I have data from issues in a table with the following schema.
CREATE TABLE if not EXISTS issues ( id int, created_at DATE, deleted_at DATE ); INSERT INTO issues VALUES (1, '2020-01-01', '2020-01-02'), (2, '2020-01-02', '2020-01-05'), (3, '2020-01-04', '2020-01-03'), (4, '2020-01-04', '2020-01-07'), (5, '2020-01-04', '2020-01-07');
I want to know how many issues are open every day using PostgreSQL. We consider an issue being open at date x if:
x >= created_at
x <= deleted_at
There may be days where no issues were created or deleted, as in the example.
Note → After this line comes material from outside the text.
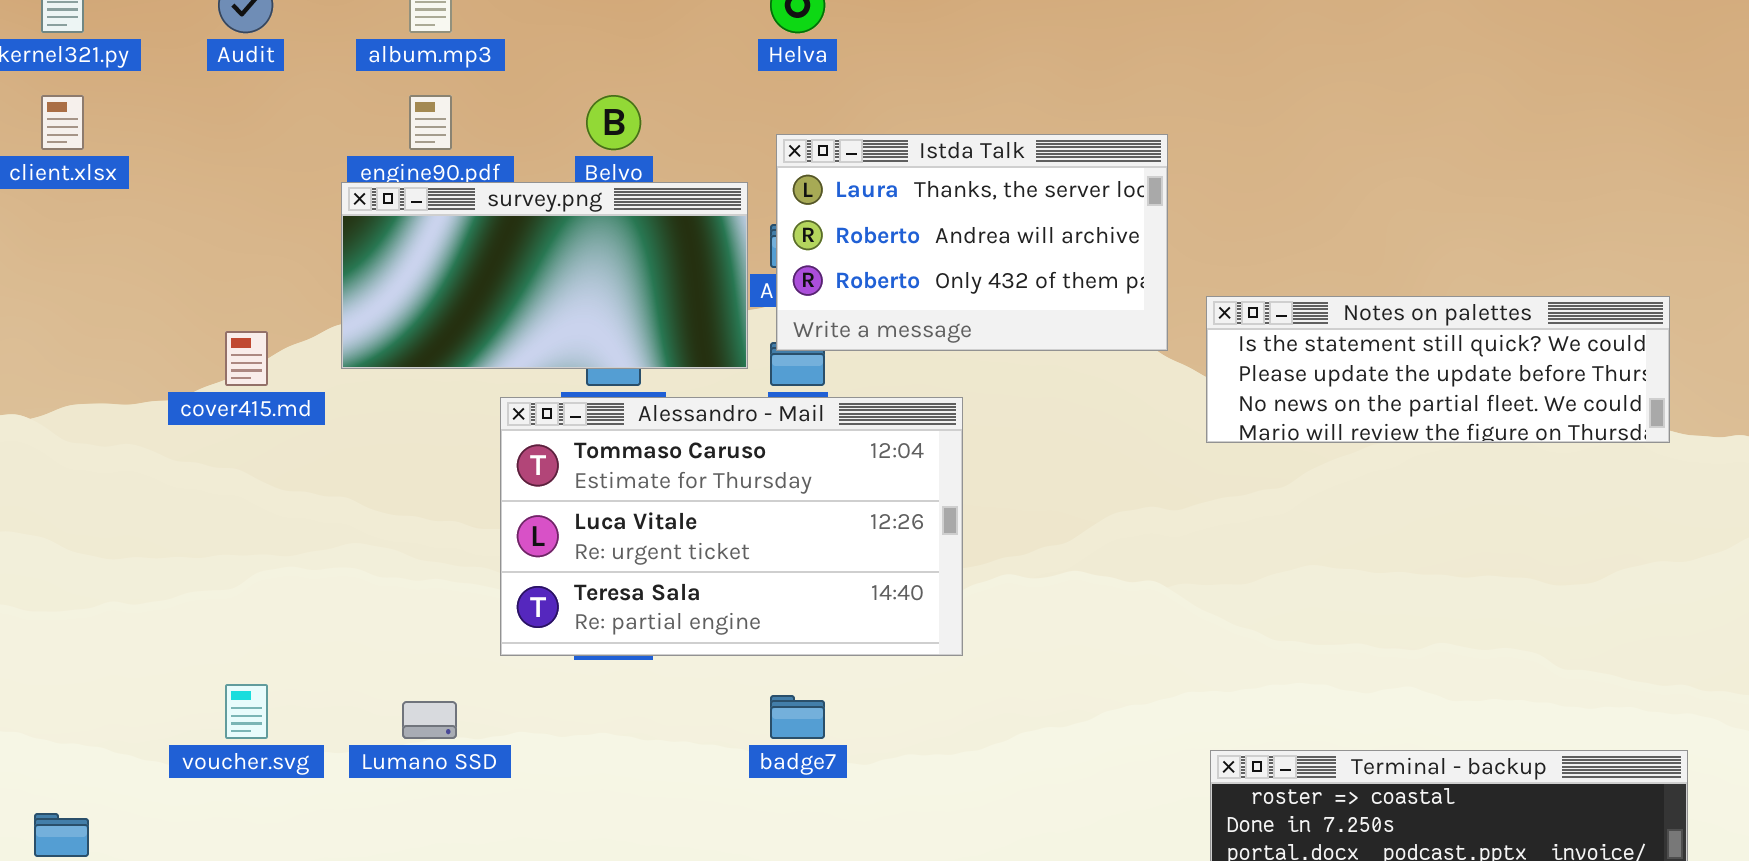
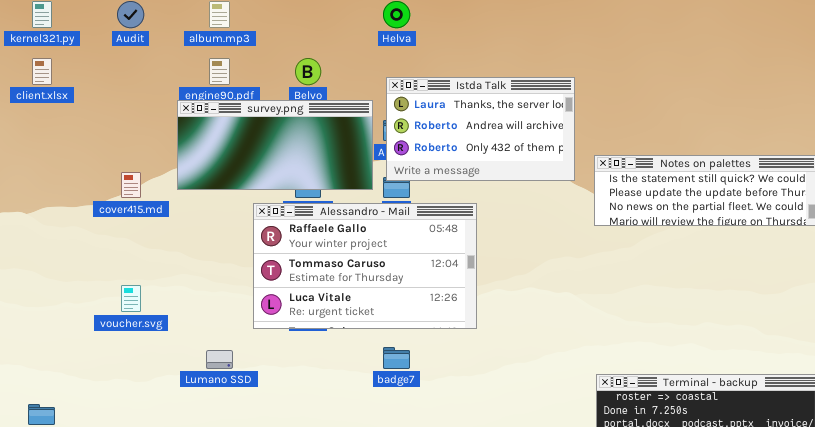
Alessandro - Mail: [500,397,963,656] -> [253,203,477,329], scrolled up 1 row
voucher.svg: [225,684,268,739] -> [121,285,141,312], moved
How can I do the query to obtain how many issues are open every day?
Advertisement
Answer
A simple method uses generate_series()
:
select gs.dte, count(*) from issues i cross join lateral generate_series(i.created_at, i.deleted_at, interval '1 day') gs(dte) group by gs.dte order by gs.dte;
Here is a db<>fiddle.
The above skips dates with no issues. One way to fix this would be to generate all dates and then:
select gs.dte, count(i.id) from (select min(created_at) as first_date, max(deleted_at) as last_date from issues i ) m cross join lateral generate_series(m.first_date, m.last_date, interval '1 day') gs(dte) left join issues i on gs.dte >= i.created_at and gs.dte <= i.deleted_at group by gs.dte order by gs.dte;
However, the first method should be more efficient if this is not necessary.